Kinder: Offline-Freundschaften wichtiger

Bochum/Bielefeld - Auch in Zeiten boomender sozialer Netzwerke wie Facebook hat der „echte“ Freund noch lange nicht ausgedient.

Einer aktuellen Studie zufolge bewerten Kinder und Jugendliche den Wert von Freunden, die sie auch außerhalb des Internets treffen, höher als den von überwiegend online gepflegten Freundschaften. Entwicklungspsychologe Michael Glüer von der Universität Bielefeld wird die Ergebnisse auf einem fünftägigen Kongress der Deutschen Psychologen Gesellschaft vorstellen, der am Sonntag an der Ruhr-Universität in Bochum beginnt.

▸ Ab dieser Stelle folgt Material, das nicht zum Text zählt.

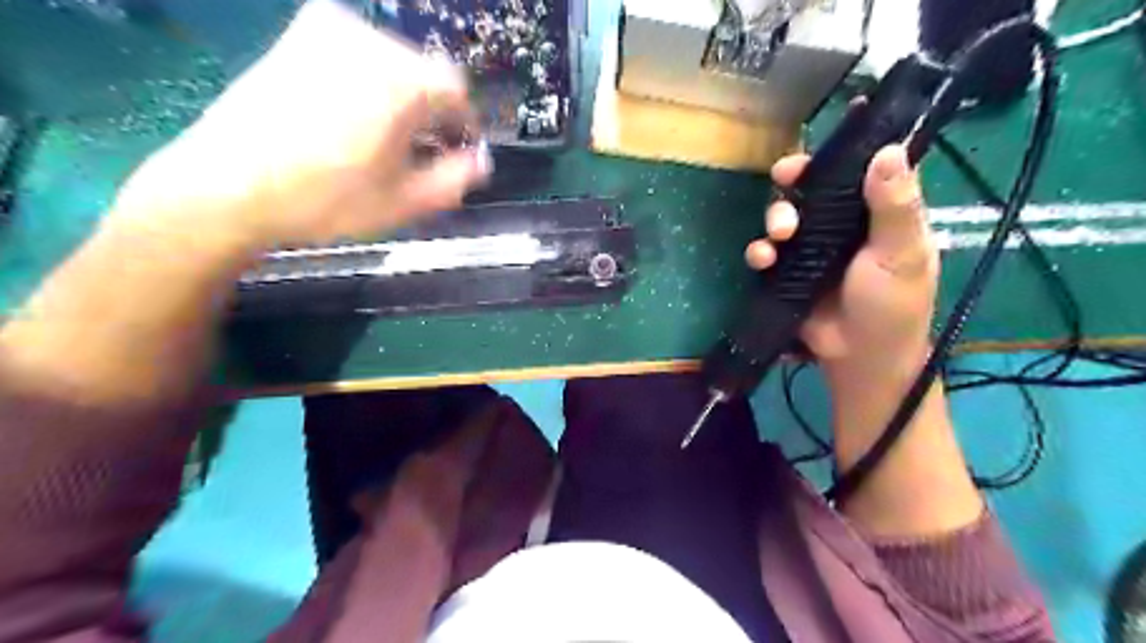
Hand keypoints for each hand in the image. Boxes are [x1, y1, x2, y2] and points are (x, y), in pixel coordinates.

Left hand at [110, 0, 492, 254]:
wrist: (228, 185)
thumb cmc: (326, 200)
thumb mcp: (404, 202)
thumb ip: (456, 179)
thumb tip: (482, 161)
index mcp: (403, 81)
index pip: (458, 94)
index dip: (464, 126)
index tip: (459, 153)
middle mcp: (371, 41)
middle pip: (426, 74)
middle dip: (432, 112)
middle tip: (423, 152)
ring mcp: (330, 30)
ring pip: (392, 63)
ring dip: (401, 98)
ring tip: (386, 140)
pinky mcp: (299, 34)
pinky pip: (357, 54)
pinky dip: (369, 83)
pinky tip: (353, 118)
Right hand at [749, 144, 934, 376]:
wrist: (859, 358)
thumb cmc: (891, 305)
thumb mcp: (902, 254)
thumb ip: (895, 206)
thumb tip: (888, 149)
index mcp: (878, 212)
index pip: (861, 168)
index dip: (843, 150)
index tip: (825, 140)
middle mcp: (843, 224)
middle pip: (814, 187)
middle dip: (795, 180)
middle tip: (785, 177)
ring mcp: (812, 248)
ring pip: (785, 215)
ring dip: (775, 217)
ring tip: (780, 235)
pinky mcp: (788, 271)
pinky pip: (768, 252)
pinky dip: (760, 251)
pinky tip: (763, 259)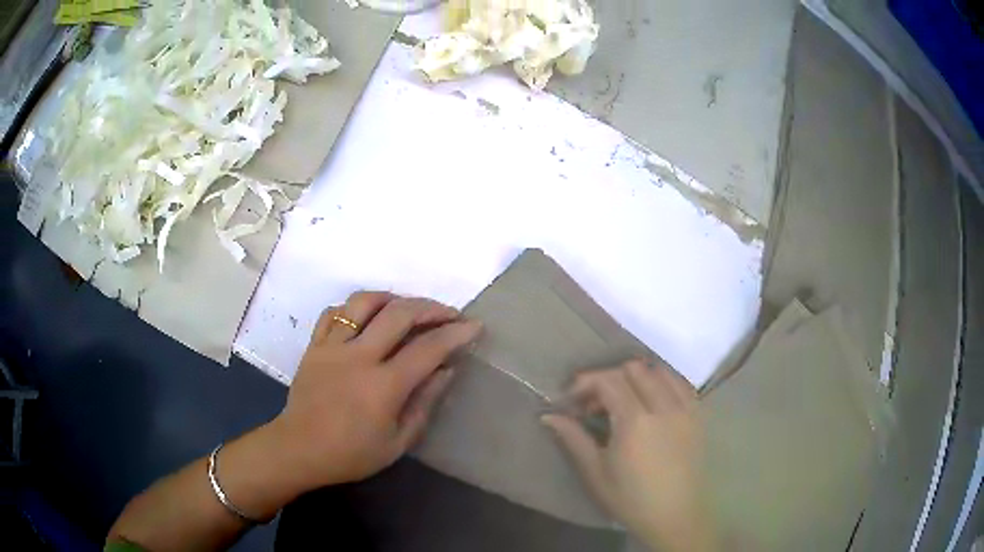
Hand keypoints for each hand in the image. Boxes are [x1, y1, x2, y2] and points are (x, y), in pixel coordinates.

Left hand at [273, 291, 481, 488]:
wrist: (299, 450)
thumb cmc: (351, 454)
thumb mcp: (398, 441)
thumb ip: (425, 403)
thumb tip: (446, 370)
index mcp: (383, 386)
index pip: (428, 349)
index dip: (456, 334)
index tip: (475, 326)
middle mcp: (358, 357)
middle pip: (399, 314)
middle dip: (431, 308)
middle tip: (449, 313)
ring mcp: (332, 347)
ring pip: (363, 302)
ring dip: (392, 298)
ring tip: (408, 308)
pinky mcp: (314, 346)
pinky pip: (334, 313)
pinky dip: (355, 308)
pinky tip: (367, 316)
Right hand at [542, 360, 713, 551]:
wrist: (675, 516)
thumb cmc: (630, 499)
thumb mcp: (595, 473)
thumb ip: (573, 438)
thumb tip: (549, 415)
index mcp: (635, 422)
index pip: (608, 380)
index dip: (585, 383)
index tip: (571, 400)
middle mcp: (664, 406)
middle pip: (633, 369)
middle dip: (609, 378)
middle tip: (594, 405)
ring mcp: (685, 409)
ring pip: (659, 370)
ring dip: (637, 377)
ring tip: (624, 401)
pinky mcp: (698, 415)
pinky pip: (681, 383)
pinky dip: (663, 382)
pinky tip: (652, 402)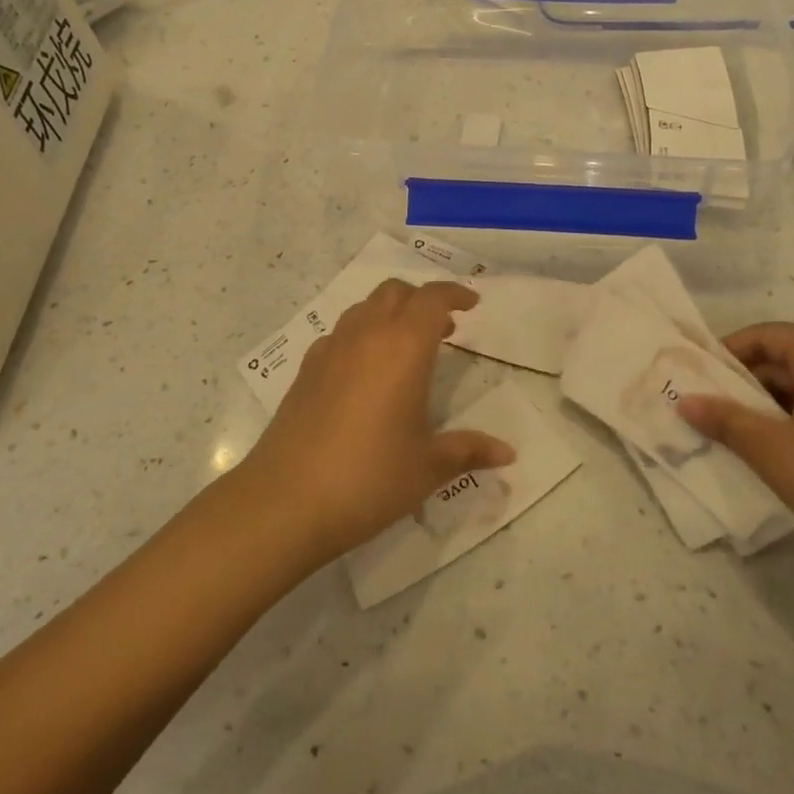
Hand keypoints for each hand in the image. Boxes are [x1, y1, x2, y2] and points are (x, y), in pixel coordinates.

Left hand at [240, 279, 514, 561]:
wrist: (285, 501)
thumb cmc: (368, 478)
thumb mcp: (427, 467)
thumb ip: (469, 451)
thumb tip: (508, 453)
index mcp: (403, 347)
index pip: (432, 298)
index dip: (455, 293)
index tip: (472, 305)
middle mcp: (366, 335)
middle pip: (396, 292)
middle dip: (421, 300)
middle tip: (443, 328)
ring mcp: (330, 350)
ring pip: (364, 308)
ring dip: (390, 314)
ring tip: (406, 348)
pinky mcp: (305, 370)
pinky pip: (340, 334)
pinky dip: (361, 336)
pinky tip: (365, 374)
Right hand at [677, 323, 793, 576]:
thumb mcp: (771, 449)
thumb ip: (724, 419)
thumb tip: (683, 400)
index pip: (764, 334)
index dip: (726, 353)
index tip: (698, 379)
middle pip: (786, 355)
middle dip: (746, 381)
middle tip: (712, 409)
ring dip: (771, 401)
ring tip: (741, 432)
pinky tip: (783, 448)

„Interaktion findet heute nicht mehr nur untereinander, sondern auch über das Smartphone statt“, sagte Glüer. Die Befragung von rund 1900 zufällig ausgewählten Schulkindern der fünften bis zehnten Klassen soll Aufschlüsse geben, wie sich dieser Wandel auf die Lebenswelt der Kinder auswirkt. 72,1 Prozent der Befragten gaben an, Mitglied in einem Netzwerk zu sein, mehr als ein Drittel pflegt dort auch enge Freundschaften.

Dabei stuften die jungen Netzwerk-User Freunde, die sie vorwiegend offline treffen, auf einer neunstufigen Skala mit durchschnittlich 7,7 Punkten bedeutsamer ein als Freundschaften, die sie vorwiegend über das Internet pflegen (6,9 Skalenpunkte). „In einem Sozialen Netzwerk lässt sich nicht dieselbe Nähe herstellen. Mimik und Gestik helfen, die Situation zu verstehen“, begründet der Entwicklungspsychologe. So hätten die Kinder auch angegeben, dass sie Offline-Freunden eher ihre Geheimnisse anvertrauen als den Online-Freunden.